**WHAT YOU WILL DO:** Word for word, set down every line of the entries below from the line with "ako dekora4ní" to the line with "construction en améliorant", including both, and no other line.

DATA EXTRACT section start

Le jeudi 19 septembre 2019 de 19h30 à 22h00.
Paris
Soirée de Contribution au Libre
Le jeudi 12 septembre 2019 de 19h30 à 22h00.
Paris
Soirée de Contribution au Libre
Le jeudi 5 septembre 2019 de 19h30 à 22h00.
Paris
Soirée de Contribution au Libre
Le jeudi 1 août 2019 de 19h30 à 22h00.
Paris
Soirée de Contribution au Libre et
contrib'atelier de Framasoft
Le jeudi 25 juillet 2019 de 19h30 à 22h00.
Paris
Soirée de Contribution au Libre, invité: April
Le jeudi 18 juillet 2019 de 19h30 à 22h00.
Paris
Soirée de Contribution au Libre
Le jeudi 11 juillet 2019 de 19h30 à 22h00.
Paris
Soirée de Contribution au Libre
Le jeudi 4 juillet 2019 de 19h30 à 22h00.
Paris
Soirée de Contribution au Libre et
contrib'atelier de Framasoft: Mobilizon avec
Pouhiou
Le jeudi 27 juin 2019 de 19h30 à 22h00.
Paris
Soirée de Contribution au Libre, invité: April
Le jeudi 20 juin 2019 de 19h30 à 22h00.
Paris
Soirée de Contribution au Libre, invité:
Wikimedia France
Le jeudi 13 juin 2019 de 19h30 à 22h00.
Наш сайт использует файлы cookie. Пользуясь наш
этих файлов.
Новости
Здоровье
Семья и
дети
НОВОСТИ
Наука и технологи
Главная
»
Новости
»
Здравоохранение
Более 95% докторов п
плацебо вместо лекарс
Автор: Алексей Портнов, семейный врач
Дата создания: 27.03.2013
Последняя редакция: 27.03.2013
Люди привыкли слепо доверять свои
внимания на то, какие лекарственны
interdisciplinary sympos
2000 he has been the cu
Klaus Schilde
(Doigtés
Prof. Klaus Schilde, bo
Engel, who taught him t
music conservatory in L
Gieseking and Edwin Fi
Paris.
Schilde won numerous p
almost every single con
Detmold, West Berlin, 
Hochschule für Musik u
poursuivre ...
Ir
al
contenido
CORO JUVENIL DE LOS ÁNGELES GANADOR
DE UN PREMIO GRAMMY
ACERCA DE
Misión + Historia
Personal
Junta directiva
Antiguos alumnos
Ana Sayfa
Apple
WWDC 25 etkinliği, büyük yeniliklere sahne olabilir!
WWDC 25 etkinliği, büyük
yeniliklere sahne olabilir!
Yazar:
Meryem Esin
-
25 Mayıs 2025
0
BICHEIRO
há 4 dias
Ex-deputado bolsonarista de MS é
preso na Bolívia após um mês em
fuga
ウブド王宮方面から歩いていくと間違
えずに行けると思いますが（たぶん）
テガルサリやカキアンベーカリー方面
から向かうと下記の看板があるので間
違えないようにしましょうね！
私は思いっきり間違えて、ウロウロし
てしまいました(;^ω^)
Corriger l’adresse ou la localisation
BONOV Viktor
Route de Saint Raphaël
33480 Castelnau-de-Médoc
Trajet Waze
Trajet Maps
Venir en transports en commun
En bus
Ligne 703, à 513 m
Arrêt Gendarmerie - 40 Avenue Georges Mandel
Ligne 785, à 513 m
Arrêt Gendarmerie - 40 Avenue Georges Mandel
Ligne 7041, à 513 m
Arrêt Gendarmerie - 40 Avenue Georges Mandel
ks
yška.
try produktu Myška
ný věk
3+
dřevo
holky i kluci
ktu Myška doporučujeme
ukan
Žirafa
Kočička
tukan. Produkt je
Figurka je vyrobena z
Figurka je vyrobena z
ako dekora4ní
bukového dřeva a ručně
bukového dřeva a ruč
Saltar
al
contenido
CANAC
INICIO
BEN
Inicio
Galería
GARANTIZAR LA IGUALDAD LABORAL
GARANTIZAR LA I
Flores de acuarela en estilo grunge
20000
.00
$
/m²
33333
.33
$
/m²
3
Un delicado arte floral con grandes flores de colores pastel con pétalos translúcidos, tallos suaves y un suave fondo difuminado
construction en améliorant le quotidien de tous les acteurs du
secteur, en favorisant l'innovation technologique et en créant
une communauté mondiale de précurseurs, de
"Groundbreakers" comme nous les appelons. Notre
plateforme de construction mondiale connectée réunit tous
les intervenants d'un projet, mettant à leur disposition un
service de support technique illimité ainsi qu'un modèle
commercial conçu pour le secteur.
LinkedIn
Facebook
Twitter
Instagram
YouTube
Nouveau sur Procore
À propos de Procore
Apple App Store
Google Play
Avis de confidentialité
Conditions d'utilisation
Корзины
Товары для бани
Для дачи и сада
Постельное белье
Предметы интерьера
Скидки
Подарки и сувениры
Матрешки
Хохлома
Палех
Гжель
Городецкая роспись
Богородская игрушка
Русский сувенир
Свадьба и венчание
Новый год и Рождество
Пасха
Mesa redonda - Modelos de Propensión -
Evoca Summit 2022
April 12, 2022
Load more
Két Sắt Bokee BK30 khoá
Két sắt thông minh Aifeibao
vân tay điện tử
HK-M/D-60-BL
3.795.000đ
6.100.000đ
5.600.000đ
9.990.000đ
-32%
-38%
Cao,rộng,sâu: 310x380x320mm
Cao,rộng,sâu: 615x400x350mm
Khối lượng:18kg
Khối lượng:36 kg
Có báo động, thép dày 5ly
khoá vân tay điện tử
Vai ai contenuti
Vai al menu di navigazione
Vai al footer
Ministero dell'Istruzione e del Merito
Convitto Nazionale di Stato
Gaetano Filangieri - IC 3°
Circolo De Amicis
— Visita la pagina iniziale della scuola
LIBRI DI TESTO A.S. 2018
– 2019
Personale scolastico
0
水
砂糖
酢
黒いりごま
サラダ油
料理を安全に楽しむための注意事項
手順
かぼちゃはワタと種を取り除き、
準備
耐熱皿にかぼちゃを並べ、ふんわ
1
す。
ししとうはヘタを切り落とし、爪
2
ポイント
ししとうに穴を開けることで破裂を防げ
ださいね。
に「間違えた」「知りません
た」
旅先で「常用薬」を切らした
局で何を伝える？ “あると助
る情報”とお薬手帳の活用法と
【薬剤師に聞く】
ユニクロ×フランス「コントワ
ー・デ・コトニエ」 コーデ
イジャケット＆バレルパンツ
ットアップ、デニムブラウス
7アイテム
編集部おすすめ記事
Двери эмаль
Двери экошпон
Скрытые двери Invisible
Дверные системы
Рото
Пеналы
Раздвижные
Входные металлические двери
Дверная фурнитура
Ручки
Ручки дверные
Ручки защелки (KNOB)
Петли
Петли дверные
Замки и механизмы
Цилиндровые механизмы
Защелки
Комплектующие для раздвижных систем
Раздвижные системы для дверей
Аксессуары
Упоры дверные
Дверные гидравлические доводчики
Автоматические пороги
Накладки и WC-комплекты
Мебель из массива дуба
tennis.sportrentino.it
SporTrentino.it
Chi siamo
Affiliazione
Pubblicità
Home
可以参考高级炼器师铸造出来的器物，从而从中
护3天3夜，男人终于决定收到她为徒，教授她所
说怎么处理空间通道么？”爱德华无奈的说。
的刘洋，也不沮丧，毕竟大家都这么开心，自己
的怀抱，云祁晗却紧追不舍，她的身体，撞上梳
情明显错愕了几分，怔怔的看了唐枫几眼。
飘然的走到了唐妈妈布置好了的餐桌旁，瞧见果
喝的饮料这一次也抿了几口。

DATA EXTRACT section end

**RESULT:**
ako dekora4ní
bukového dřeva a ručně
bukového dřeva a ruč
Saltar
al
contenido
CANAC
INICIO
BEN
Inicio
Galería
GARANTIZAR LA IGUALDAD LABORAL
GARANTIZAR LA I
Flores de acuarela en estilo grunge
20000
.00
$
/m²
33333
.33
$
/m²
3
Un delicado arte floral con grandes flores de colores pastel con pétalos translúcidos, tallos suaves y un suave fondo difuminado
construction en améliorant le quotidien de tous les acteurs du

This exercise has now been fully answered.